Software engineering practices were (at least when I'm pushing them) all about minimizing things for humans:

  • minimize how much a person needs to read to understand the meaning of something,
  • how many things a person needs to change to add, change or remove a feature,
  • how many times a person needs to test something manually,
  • how many times we repeat the same mistake,
  • how many times we need to communicate the meaning of something
  • etc etc.

Person cycles are now agent cycles

Which are today, measured in token cycles.

All the invisible busy-work that used to hide in the shadows and we were always wondering where the time goes, why isn't this thing ready yet - it's mostly visible in tokens now.
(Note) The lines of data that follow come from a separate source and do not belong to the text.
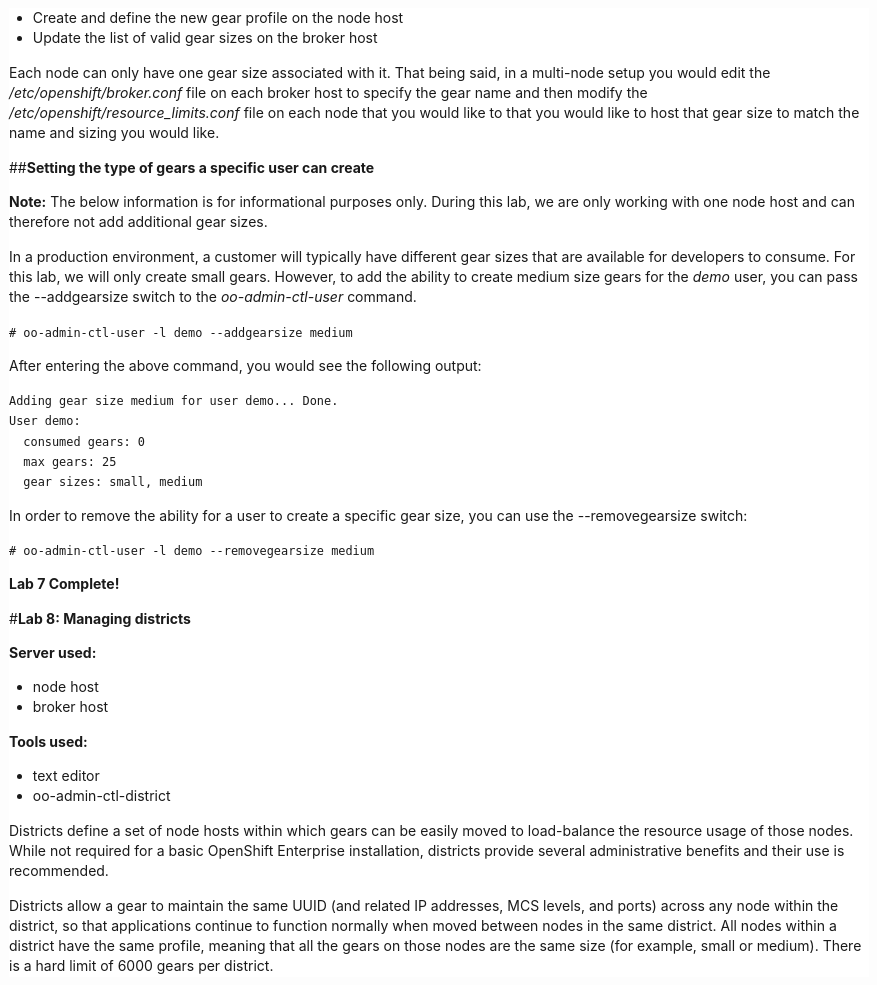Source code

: * Create and define the new gear profile on the node host
* Update the list of valid gear sizes on the broker host

Each node can only have one gear size associated with it.  That being said, in a multi-node setup you would edit the */etc/openshift/broker.conf* file on each broker host to specify the gear name and then modify the */etc/openshift/resource_limits.conf* file on each node that you would like to that you would like to host that gear size to match the name and sizing you would like.

##**Setting the type of gears a specific user can create**

**Note:** The below information is for informational purposes only.  During this lab, we are only working with one node host and can therefore not add additional gear sizes.

In a production environment, a customer will typically have different gear sizes that are available for developers to consume.  For this lab, we will only create small gears.  However, to add the ability to create medium size gears for the *demo* user, you can pass the --addgearsize switch to the *oo-admin-ctl-user* command.  

    # oo-admin-ctl-user -l demo --addgearsize medium

After entering the above command, you would see the following output:

    Adding gear size medium for user demo... Done.
    User demo:
      consumed gears: 0
      max gears: 25
      gear sizes: small, medium
      
In order to remove the ability for a user to create a specific gear size, you can use the --removegearsize switch:

    # oo-admin-ctl-user -l demo --removegearsize medium



**Lab 7 Complete!**


#**Lab 8: Managing districts**

**Server used:**

* node host
* broker host

**Tools used:**

* text editor
* oo-admin-ctl-district

Districts define a set of node hosts within which gears can be easily moved to load-balance the resource usage of those nodes. While not required for a basic OpenShift Enterprise installation, districts provide several administrative benefits and their use is recommended.

Districts allow a gear to maintain the same UUID (and related IP addresses, MCS levels, and ports) across any node within the district, so that applications continue to function normally when moved between nodes in the same district. All nodes within a district have the same profile, meaning that all the gears on those nodes are the same size (for example, small or medium). There is a hard limit of 6000 gears per district.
When an agent tries something multiple times, you can see it in the tokens. when it generates or changes huge amounts of code again and again, you can see. When you keep telling it over and over again and it keeps misunderstanding, this costs us our precious tokens.

And so we get:

The rise of re-discovered software engineering principles

Long held by many but loosely adopted my many more. Perhaps engineering principles are (a) killer feature for agents , at least for the near future as agents remain very effective yet incredibly unreliable coding machines.

Agents with engineering principles guidance and prompts show remarkable improvement for token consumption (at least for me). Here are a few principles I use (and many more exist):

Basic Principles - Huge Token Savings

I've been using these while working on and with lowkey and reposwarm (and a bunch of others)

  • "Apply DRY/extract function/extract/class": Don't repeat yourself.
    You tell the agent to not repeat itself in the code so instead of having 12 places where it checks if something is true or not, it extracts a reusable function.
    • Next time it needs to update that logic, it only has to spend 12th of the tokens it would have needed to change the code without DRY principles.
    • which also leads to..
  • "Apply Readable functions and class names, single responsibility principle"
    • Next time the LLM needs to reason on a codebase and understand where it needs to change things and where it does NOT need to change things, and what's risky and what's less risky , it's more likely to :
      • spend less time going over the wrong places (starts in more likely places)
      • make less mistakes by changing the wrong code or creating it in the wrong place
      • more likely to repeat the good patterns it has seen before (readability, DRY etc.
  • "Apply Fully Automated tests that can be run by CLI repeatedly":
    • Allow the agent know when it's "done' or if there's a new issue it broke
    • which leads to :
  • "Use Red-Green TDD":
    • Agents are more likely to write better tests and code that actually works for them if they start with a failing test, then make it pass by writing production code.
    • which leads to..
  • "Apply Refactoring as part of the TDD cycle":
    • which brings us back to DRY, and readable code.
    • which leads to..
  • (implicitly you get) Interface Segregation & Dependency inversion:
    • Agent can work on something without needing to change other things (aka shotgun surgery) or even understanding other things.
  • (implicitly you get) Small commits with good messages
    • allow agents to reason on changes - basically act as "session summaries" for future agents to look at when no agents.md are around, and get compressed context this way.
    • prevent agents from repeating past mistakes or getting better context on future changes
  • Apply CI/CD pipelines
    • a broader use of agent feedback loops, not just at the local level but at the integration and e2e level
  • "use Pattern-Name here": Design Patterns and pattern names
    • Calling something as using a "Strategy Pattern" compresses a lot of agent built in knowledge on something that would have taken many tokens to express or read for the agent.
  • Type Systems and strong typing:
    • Types are compressed documentation. Instead of the agent reading 500 lines to infer what shape data has, it reads a 5-line type definition.
    • compiler errors are cheaper feedback than runtime errors (shorter error messages, more precise location)
  • Doc-strings:
    • used to be hell because nobody updated them, but agents can update them easily and read them easily - but ONLY if they are used with good reason.
  • API Contracts / OpenAPI Specs
    • A spec file is a compressed representation of an entire service structure. Agent reads 100 lines of spec instead of 5000 lines of implementation to know how to integrate.